Understanding the current state of rap music is key to understanding any new release. This includes Walt Finesse’s album, “The Finesse Way”. In the album, he uses very accessible rhyme schemes and patterns to create a catchy and methodical vibe in each of his songs, a style that you will have noticed is very popular in current rap music. Ultimately, the mood and the vibe set is sensational. The production is clear and stable, and Walt drops incredibly catchy, infectious lines. The record is great because it shows Walt Finesse perfectly playing with words, while he sounds like he’s having fun, and keeping his rapping polished. That makes for an attractive listening experience. Furthermore, Walt’s vocal cadence, gives every track charisma, and he creates some nagging hooks along the way.
On “The Finesse Way”, the raps careen from Walt’s witty cockiness to introspection, and perfect honesty, while his rhymes stay tight and punchy all the way through. The new album doesn’t just reach for radio so much as concentrate on offering up the sharpest iteration of Walt Finesse’s sound with his closest collaborators, including his brother, and label partner at The Notables Independent Entertainment Company, Benjamin Ken. Benjamin features on three tracks, namely: “Barz”, “Bigger Man” and “Gucci”. The producers on this record include Re, Davion Newble, Travis Cherry and FKI SAUCELORDRICH.

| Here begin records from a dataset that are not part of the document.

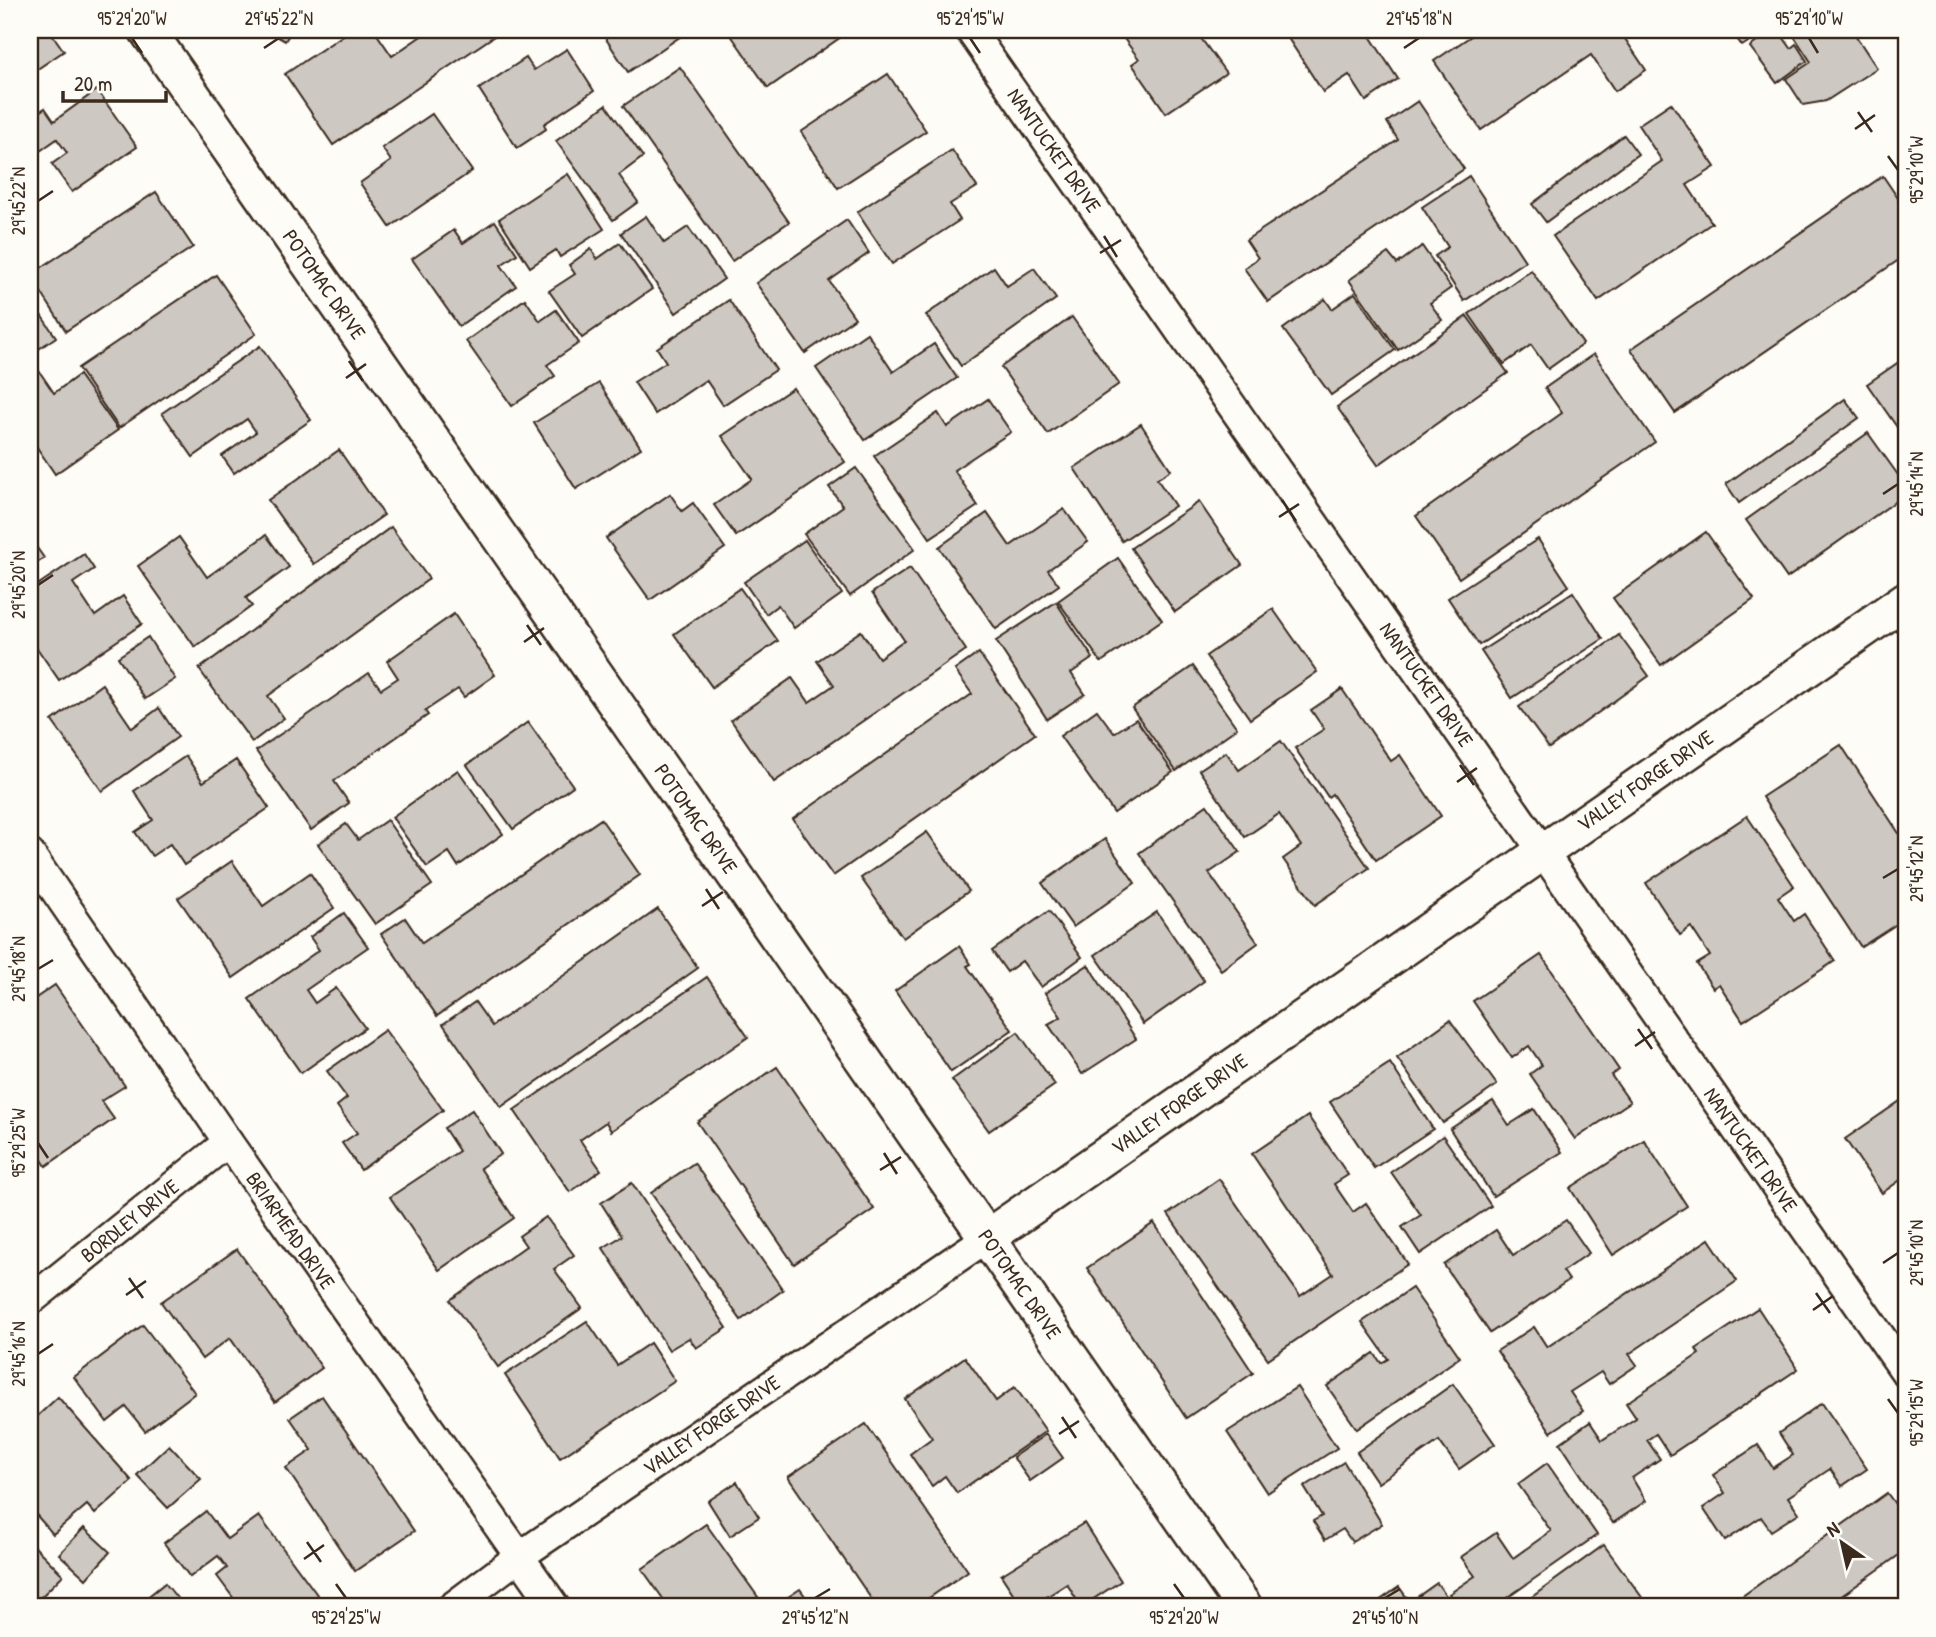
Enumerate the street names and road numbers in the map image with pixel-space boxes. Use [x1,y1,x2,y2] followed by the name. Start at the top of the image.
[1001,82,1108,219] street label: NANTUCKET DRIVE
[276,223,373,345] street label: POTOMAC DRIVE
[1373,616,1480,753] street label: NANTUCKET DRIVE
[1571,723,1719,838] street label: VALLEY FORGE DRIVE
[648,758,745,879] street label: POTOMAC DRIVE
[1105,1046,1253,1161] street label: VALLEY FORGE DRIVE
[1697,1081,1805,1218] street label: NANTUCKET DRIVE
[239,1166,342,1295] street label: BRIARMEAD DRIVE
[74,1172,185,1269] street label: BORDLEY DRIVE
[972,1223,1068,1345] street label: POTOMAC DRIVE
[637,1368,786,1482] street label: VALLEY FORGE DRIVE

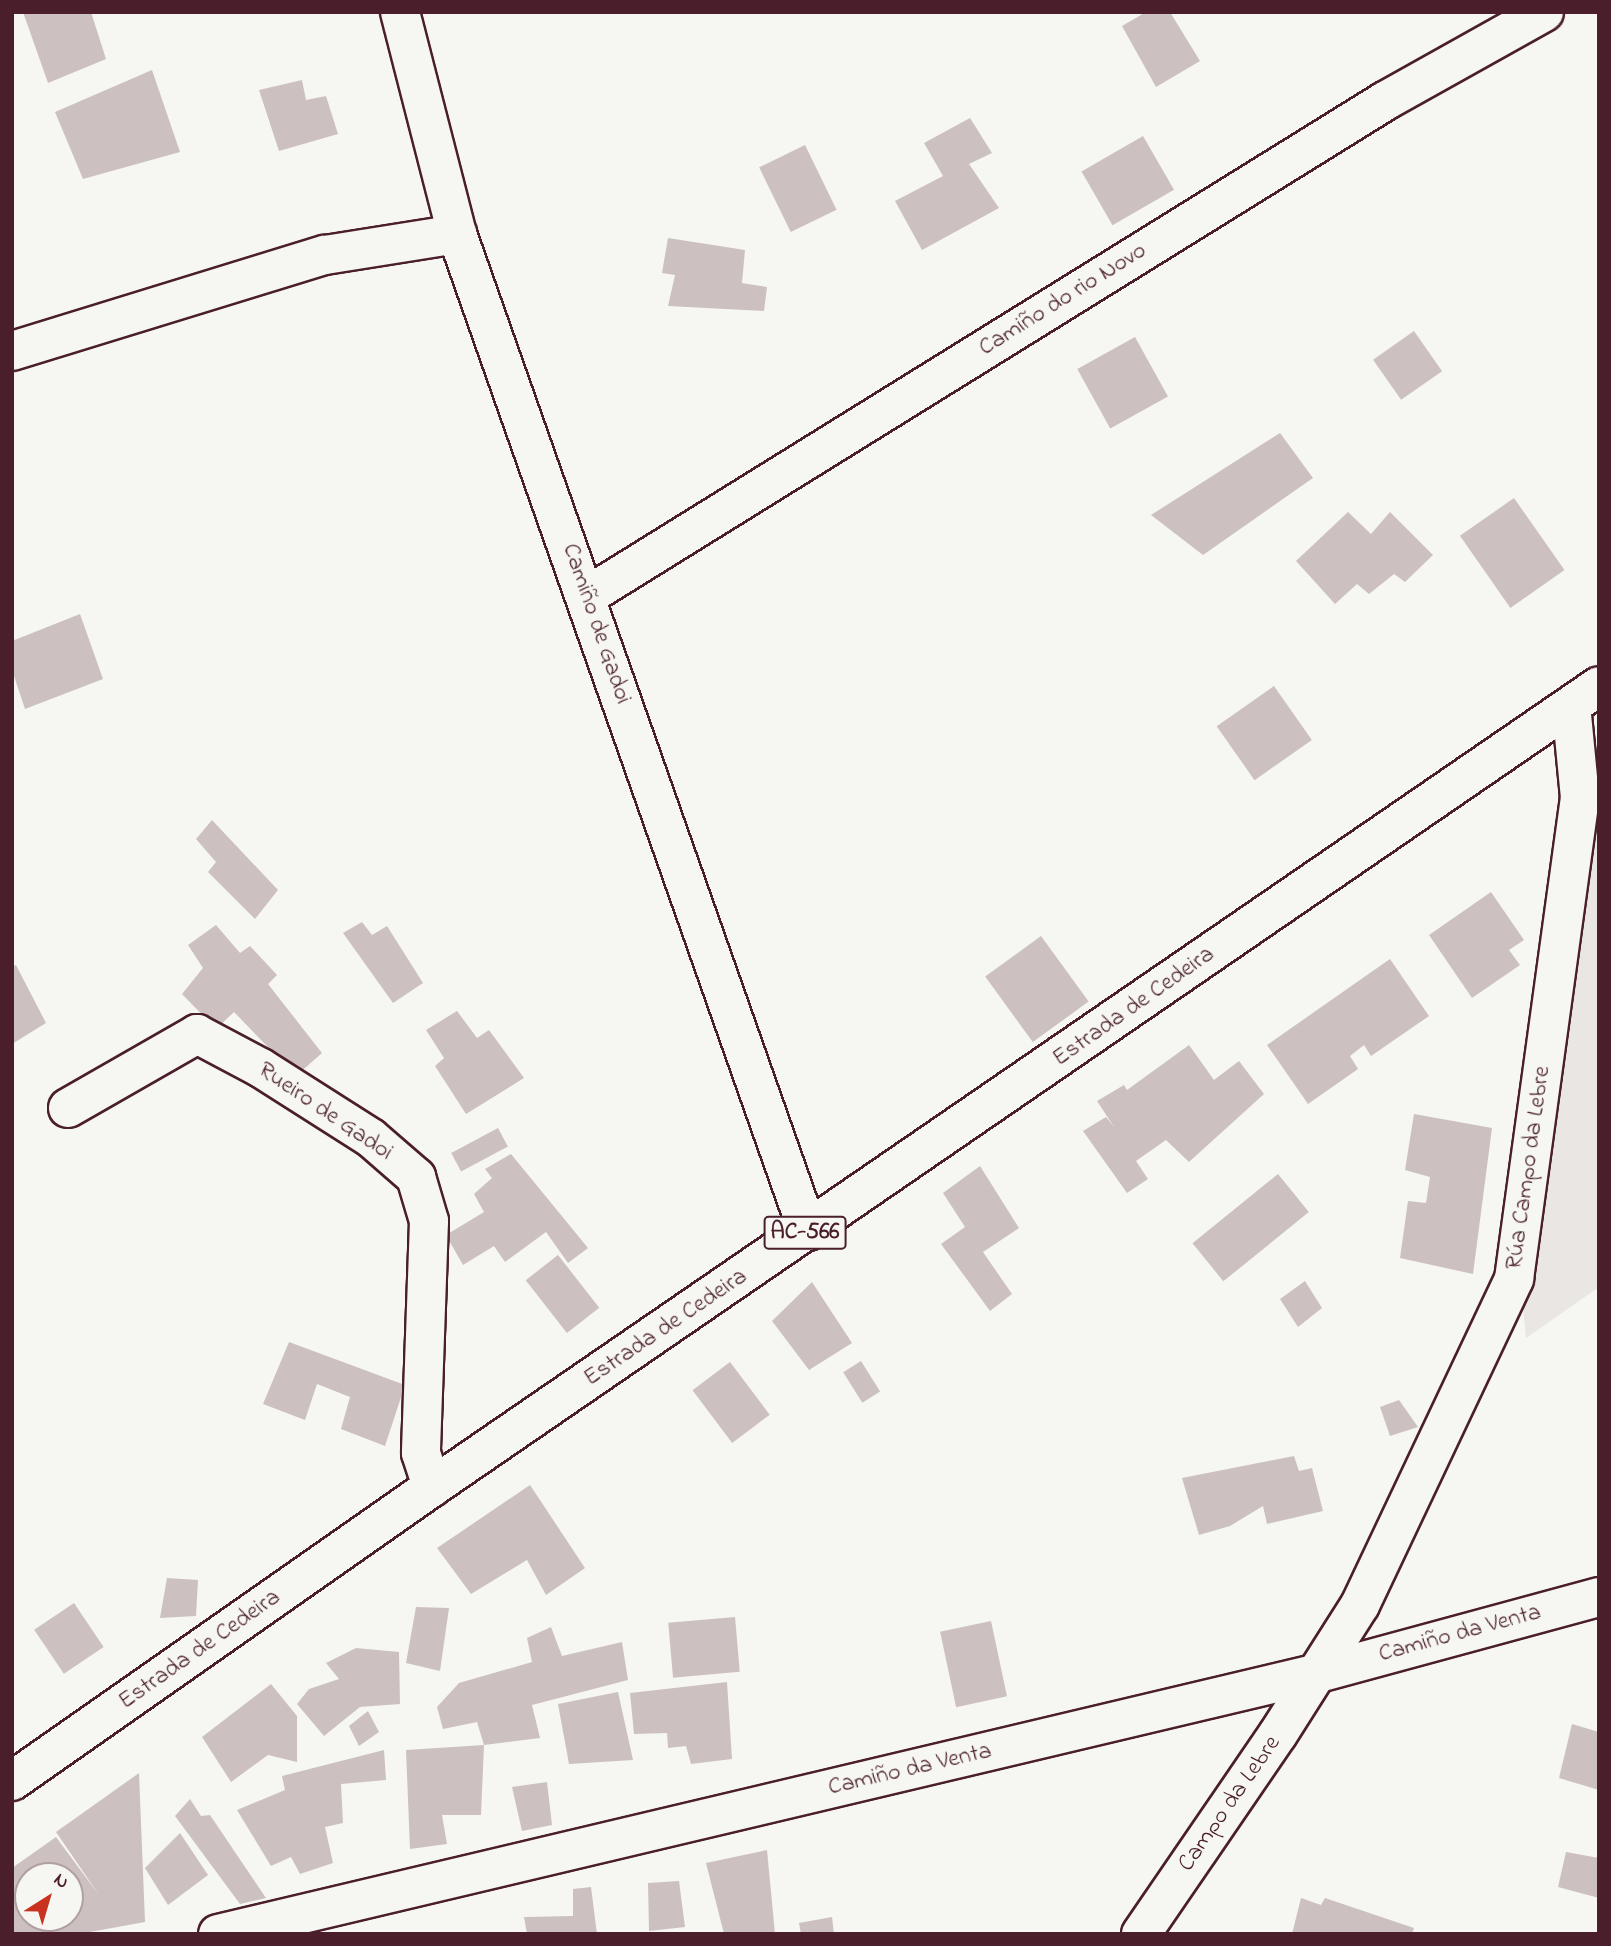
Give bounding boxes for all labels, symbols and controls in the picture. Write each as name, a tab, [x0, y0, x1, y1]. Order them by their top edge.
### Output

If you’re looking for atmospheric banging beats, you’ll find plenty here. And one of the things I definitely have to give Walt Finesse credit for is the fact that he complimented these beats very well, and even made them more entertaining.
Right from the exuberance of the opening track, “Right Now”, Walt never lets up. He doesn’t just drop easy rhymes and booming brags, but deploys subtle flow switches and memorable lines. “Wit The Ish” and “Ruthless” house lots of stuff to dig your ears into.
Specifically, it’s the chemistry between Walt’s deliveries and the production that makes these tracks and many of the most memorable hooks from the entire album so potent. Songs like “No Time” and “Today” deliver sentiments relating to typical trap tropes and act as a sort of swagger-based word salad to add to the overall sonic wallpaper that gives this album so much vibe.
“All The Way” and “Run Up A Check”, on the other hand, witnesses Walt Finesse provide some notably varied melodic and rhythmic structures to pad out the songs’ run-time with some genuine substance.
“A Lot On My Plate” matches the previous tracks with an assortment of flows and inflections, to back up the solid songwriting skills. In fact, Walt’s songwriting is packed into a succinct, animated and forcible performance.
Ultimately, however, the appeal of any given popular modern-day release is relatively straightforward. If rife with infectious flows, sticky hooks, well-placed verses and witty punchlines, such a release would almost certainly meet the minimum requirement for a solid project from the artist.
In this sense, Walt Finesse goes way over and above with “The Finesse Way”, unlocking his potential to upload rhymes that would satisfy most rap fans, and highlighting just how important the chemistry is between the rapper and the production. This is a commendable project from Walt Finesse. It validates his graduation into the urban music game and shows forth a rapper hell-bent on making himself a force to be reckoned with.